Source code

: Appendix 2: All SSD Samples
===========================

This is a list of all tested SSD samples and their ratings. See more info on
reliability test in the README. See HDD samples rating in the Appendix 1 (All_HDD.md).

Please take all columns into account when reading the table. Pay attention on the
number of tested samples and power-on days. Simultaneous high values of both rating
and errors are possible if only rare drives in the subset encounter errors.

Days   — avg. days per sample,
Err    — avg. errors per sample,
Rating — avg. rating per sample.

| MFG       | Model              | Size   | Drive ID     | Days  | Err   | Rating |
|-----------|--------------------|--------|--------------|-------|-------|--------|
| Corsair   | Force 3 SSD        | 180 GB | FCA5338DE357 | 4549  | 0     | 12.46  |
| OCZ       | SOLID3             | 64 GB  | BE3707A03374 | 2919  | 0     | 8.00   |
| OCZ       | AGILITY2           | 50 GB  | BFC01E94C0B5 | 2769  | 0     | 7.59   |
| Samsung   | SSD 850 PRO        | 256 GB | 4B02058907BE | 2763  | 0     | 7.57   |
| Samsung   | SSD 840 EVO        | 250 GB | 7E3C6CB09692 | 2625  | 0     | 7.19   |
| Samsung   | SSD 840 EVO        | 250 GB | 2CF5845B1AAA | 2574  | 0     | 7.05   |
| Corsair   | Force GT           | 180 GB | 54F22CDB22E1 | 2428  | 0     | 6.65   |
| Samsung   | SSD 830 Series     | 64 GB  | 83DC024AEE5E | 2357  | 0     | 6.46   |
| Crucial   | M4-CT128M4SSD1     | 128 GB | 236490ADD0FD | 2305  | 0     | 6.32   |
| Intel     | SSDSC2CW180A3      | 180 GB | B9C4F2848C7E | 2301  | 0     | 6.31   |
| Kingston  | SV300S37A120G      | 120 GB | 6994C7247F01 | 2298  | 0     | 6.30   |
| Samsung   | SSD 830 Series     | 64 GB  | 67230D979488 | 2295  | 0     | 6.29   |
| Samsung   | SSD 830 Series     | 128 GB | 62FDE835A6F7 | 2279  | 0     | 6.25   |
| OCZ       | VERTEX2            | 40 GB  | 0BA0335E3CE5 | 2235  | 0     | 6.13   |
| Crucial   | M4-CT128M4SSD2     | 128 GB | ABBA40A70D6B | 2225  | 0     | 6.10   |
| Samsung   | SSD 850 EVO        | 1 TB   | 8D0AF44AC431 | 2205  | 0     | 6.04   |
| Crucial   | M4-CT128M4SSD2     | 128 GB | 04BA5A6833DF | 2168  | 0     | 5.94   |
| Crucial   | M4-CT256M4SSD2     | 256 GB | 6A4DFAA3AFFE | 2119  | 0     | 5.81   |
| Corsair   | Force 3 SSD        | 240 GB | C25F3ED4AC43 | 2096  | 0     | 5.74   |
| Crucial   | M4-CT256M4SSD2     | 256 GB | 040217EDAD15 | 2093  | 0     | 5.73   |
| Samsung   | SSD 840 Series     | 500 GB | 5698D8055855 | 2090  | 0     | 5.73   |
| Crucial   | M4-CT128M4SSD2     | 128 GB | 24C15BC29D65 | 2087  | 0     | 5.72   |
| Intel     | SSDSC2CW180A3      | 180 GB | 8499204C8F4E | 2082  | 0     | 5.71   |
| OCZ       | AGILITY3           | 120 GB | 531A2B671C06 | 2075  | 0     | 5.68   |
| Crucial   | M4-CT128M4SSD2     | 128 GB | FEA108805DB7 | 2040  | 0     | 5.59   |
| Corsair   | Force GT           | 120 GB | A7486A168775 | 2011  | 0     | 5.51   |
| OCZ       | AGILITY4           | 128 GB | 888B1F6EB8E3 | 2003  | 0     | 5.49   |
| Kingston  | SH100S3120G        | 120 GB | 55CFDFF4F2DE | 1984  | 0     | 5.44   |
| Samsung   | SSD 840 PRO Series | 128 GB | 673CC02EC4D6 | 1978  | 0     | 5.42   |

## What to do
Find each line of the data above that holds the word "Intel", then copy it.

## Reply
| Intel     | SSDSC2CW180A3      | 180 GB | B9C4F2848C7E | 2301  | 0     | 6.31   |
| Intel     | SSDSC2CW180A3      | 180 GB | 8499204C8F4E | 2082  | 0     | 5.71   |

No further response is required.